Modelling hippocampal neurogenesis across the lifespan in seven species

TL;DR

This study models how neurogenesis in the hippocampus declines with age across seven species, revealing that neurogenesis decreases exponentially and correlates with species longevity, with limited new neuron addition in later life.

Contribution

It provides a comparative analysis of hippocampal neurogenesis decline across multiple species using exponential models, highlighting the relationship with longevity.

Findings

Neurogenesis decline fits exponential models best.

Rate of decline correlates with species longevity (r=0.769).

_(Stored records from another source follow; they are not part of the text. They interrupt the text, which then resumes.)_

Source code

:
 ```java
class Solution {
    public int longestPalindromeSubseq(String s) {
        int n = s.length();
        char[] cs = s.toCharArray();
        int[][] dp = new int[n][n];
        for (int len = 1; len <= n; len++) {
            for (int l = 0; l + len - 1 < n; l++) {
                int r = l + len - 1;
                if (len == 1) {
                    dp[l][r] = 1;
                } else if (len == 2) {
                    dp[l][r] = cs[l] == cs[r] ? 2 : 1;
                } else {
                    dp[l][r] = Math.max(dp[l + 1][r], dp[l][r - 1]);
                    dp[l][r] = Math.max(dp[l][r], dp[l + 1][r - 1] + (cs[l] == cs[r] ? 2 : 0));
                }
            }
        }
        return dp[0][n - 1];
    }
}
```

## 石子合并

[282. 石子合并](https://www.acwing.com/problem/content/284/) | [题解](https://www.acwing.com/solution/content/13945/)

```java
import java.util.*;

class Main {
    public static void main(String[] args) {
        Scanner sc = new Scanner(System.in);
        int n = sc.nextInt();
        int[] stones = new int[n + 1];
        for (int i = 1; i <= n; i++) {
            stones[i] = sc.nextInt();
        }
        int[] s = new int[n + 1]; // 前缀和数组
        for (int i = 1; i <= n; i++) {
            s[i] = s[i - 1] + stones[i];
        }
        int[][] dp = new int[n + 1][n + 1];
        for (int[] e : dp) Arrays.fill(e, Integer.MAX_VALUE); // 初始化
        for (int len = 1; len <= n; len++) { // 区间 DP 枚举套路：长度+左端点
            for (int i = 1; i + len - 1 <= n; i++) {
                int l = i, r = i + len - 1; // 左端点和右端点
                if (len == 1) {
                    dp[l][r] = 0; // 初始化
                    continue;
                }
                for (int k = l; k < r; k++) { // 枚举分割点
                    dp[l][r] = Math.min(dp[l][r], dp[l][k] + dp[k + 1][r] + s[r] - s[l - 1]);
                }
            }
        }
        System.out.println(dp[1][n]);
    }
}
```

Few new cells are added after middle age in these species.

Abstract

The aim of this study was to estimate the number of new cells and neurons added to the dentate gyrus across the lifespan, and to compare the rate of age-associated decline in neurogenesis across species. Data from mice (Mus musculus), rats (Rattus norvegicus), lesser hedgehog tenrecs (Echinops telfairi), macaques (Macaca mulatta), marmosets (Callithrix jacchus), tree shrews (Tupaia belangeri), and humans (Homo sapiens) were extracted from twenty one data sets published in fourteen different papers. ANOVA, exponential, Weibull, and power models were fit to the data to determine which best described the relationship between age and neurogenesis. Exponential models provided a suitable fit and were used to estimate the relevant parameters. The rate of decrease of neurogenesis correlated with species longevity r = 0.769, p = 0.043), but not body mass or basal metabolic rate. Of all the cells added postnatally to the mouse dentate gyrus, only 8.5% (95% CI = 1.0% to 14.7%) of these will be added after middle age. In addition, only 5.7% (95% CI = 0.7% to 9.9%) of the existing cell population turns over from middle age onwards. Thus, relatively few new cells are added for much of an animal's life, and only a proportion of these will mature into functional neurons.